A panel of Israeli lawmakers on Tuesday approved draft legislation to dissolve parliament, a key legislative step that pushes Israel closer towards its fifth election in less than four years.
Members of Prime Minister Naftali Bennett's outgoing coalition and the opposition led by ex-premier Benjamin Netanyahu have been sparring in Israel's parliament, the Knesset, since last week over a dissolution bill, AFP said.
The coalition said it wanted quick approval of the law after Bennett announced last week that his year-old, ideologically divided eight-party alliance was no longer tenable.
But Netanyahu and his allies have been holding talks seeking to form a new Netanyahu-led government within the current parliament, averting new elections.
The sides have traded legislative jabs but finally agreed late Monday to advance a bill that would be finalized as law by midnight Wednesday.
The opposition's readiness to dissolve parliament indicated Netanyahu's efforts to form a new government had stalled.
Early Tuesday, the Knesset House committee approved the bill ahead of its first approval in a plenum vote, expected in hours.

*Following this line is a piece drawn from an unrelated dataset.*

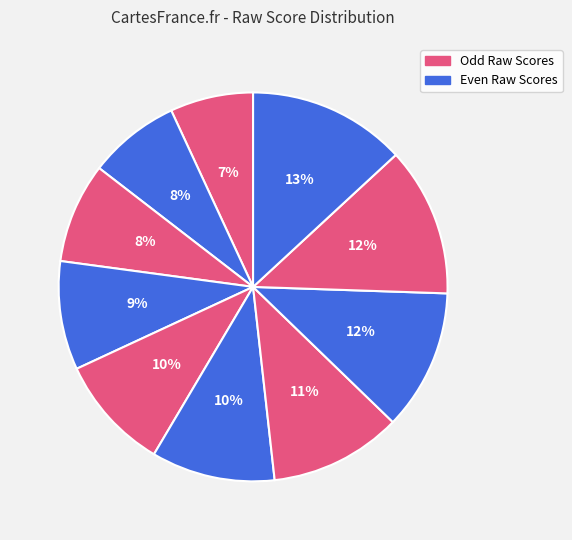

Is there any slice that represents more than half of the pie?

No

According to the bill, parliament would dissolve, with new elections to be held on October 25 or November 1, an issue to be resolved in further negotiations.

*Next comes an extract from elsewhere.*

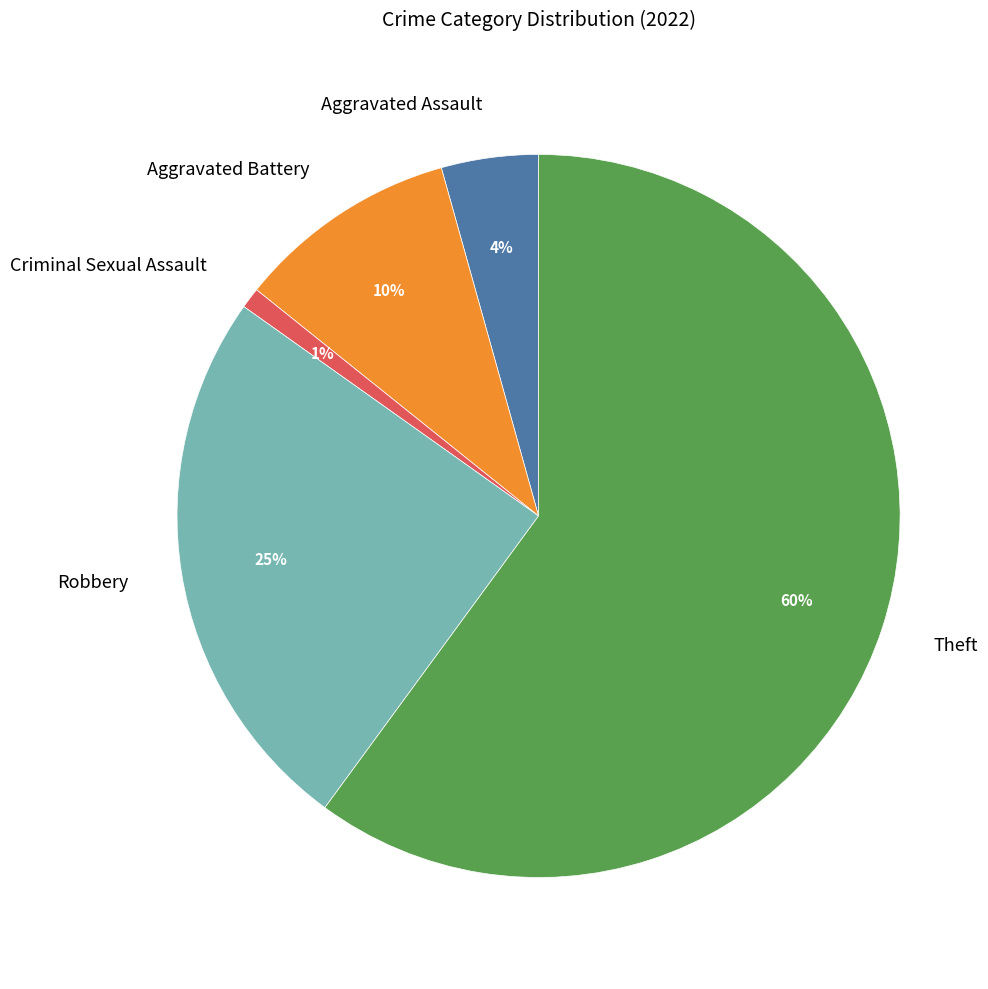

What is the ratio of the value at Aggravated Assault to the value at Robbery?

0.2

The bill must then be approved in two further full Knesset votes.
Midnight after the bill's secures final approval, Bennett will hand power to Foreign Minister Yair Lapid, in accordance with the power-sharing deal agreed between the pair following inconclusive elections last year.
The Bennett coalition, which counted religious nationalists, secular hawks, centrists, doves and Arab Islamists, was imperiled by ideological divides from its outset.
The final straw, according to the premier, was a failure to renew a measure that ensures Jewish settlers in the occupied West Bank live under Israeli law.
Bennett, the former head of a settler lobby group, said the measure's expiration on June 30 would have brought security risks and "constitutional chaos".
Dissolving parliament before the expiration date means the so-called West Bank will remain in force until a new government takes office.